(Beginning of Provided passage)

Relevance of measuring tannic acid’s friction-increasing astringency reaches beyond food

Could physical and chemical processes happening when certain foods and drinks enter our mouth be useful in catching meals in future? That’s a prospect that Feng Zhou at the Lanzhou Institute of Chemical Physics in China and colleagues have raised by studying the mouth-drying phenomenon known as astringency. They’ve measured how tannic acid diminishes saliva proteins’ lubricating effect – and then informally shown that a similar effect makes it easier to grab slippery fish. ‘We believe the underlying astringent molecular mechanism is rather universal,’ Zhou tells Chemistry World.

(End of Provided passage)
(Beginning of Record extracts)

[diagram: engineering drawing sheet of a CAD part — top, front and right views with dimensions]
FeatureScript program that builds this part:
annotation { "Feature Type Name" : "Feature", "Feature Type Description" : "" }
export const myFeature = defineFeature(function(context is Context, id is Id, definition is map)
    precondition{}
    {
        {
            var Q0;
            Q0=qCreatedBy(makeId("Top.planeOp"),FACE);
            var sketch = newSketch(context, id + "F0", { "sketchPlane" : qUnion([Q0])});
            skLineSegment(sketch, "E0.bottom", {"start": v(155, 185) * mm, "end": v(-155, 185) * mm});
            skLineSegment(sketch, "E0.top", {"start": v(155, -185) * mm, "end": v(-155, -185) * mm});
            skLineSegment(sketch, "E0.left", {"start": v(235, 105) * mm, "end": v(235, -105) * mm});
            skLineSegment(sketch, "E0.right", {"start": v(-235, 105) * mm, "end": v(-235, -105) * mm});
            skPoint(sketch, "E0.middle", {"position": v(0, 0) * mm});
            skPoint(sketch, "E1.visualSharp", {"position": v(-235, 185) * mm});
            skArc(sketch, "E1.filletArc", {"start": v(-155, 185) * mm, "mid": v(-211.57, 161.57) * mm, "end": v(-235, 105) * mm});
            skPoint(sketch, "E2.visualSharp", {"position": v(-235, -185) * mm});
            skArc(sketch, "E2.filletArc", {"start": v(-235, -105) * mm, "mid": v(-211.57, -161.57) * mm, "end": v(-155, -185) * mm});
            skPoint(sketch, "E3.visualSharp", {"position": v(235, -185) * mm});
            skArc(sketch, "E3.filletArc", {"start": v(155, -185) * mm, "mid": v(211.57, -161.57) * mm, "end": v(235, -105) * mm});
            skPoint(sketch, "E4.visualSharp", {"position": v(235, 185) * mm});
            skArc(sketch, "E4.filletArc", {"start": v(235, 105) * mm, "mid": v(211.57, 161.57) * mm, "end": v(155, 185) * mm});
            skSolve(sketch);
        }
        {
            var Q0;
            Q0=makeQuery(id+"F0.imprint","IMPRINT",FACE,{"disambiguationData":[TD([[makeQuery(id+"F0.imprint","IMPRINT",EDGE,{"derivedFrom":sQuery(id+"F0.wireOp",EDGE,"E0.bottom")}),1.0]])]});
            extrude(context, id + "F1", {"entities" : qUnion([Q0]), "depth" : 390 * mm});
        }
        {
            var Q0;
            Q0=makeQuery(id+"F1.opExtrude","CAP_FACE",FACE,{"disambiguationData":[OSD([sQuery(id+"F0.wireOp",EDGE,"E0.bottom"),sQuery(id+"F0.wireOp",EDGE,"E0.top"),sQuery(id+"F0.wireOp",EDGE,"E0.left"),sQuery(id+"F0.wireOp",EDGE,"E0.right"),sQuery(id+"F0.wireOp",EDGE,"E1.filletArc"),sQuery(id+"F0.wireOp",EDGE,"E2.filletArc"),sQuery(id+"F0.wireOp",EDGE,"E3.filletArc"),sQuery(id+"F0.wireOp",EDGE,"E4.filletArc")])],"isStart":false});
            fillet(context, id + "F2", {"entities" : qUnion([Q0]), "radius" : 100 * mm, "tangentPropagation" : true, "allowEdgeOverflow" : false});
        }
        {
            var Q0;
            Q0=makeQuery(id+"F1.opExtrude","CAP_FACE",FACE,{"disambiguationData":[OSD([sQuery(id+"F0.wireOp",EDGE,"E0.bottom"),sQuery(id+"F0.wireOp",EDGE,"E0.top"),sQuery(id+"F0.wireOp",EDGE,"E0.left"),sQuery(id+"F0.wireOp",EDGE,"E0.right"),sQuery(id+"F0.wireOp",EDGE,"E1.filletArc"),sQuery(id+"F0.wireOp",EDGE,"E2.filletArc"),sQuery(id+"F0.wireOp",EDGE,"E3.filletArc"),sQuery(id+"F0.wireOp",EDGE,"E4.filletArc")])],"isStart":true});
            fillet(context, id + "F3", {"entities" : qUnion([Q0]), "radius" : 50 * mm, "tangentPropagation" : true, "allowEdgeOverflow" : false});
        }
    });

(End of Record extracts)

— Set of tasks —
a: According to the passage on tannic acid's astringency, what did Feng Zhou and colleagues measure?
b: Continue the article on tannic acid's astringency from its last sentence.

— Answer set —
a: They measured how tannic acid diminishes saliva proteins' lubricating effect.

b:
© Feng Zhou/Chinese Academy of Sciences

Zhou’s team designed a rubber glove containing tannic acid reservoirs that secrete onto the glove’s surface and make it easier to catch fish covered in lubricating proteins

If you drink wine or coffee, or have eaten unripe fruit, you’ve probably experienced astringency’s mouth-roughening, puckering sensation. That’s the loss of saliva’s ‘miraculous’ lubricating ability, explains Paul Breslin from the Monell Centre, a taste and smell research institute in Philadelphia, Pennsylvania, and Rutgers University in New Jersey. Mucin proteins secreted in saliva are unusual in being able to lubricate under the extremely high pressures our teeth exert. Breslin, who wasn’t involved in the new research, says that’s useful because if they couldn’t ‘you’d have no teeth by age 30, you’d completely wear them down’.

Proteins commonly interact with polyphenolic compounds from food and drink, including tannins, through hydrophobic interactions and hydrogen bonding. Tannic acid is consequently widely used as a ‘protein precipitator’ that helps extract proteins from solution industrially for purification. ‘Whenever these are put in the mouth they’ll precipitate proteins in saliva, and interfere with lubrication,’ Breslin says. The astringency we experience when we eat or drink tannin-rich substances isn’t strictly a taste, he adds, but the feeling of increased friction.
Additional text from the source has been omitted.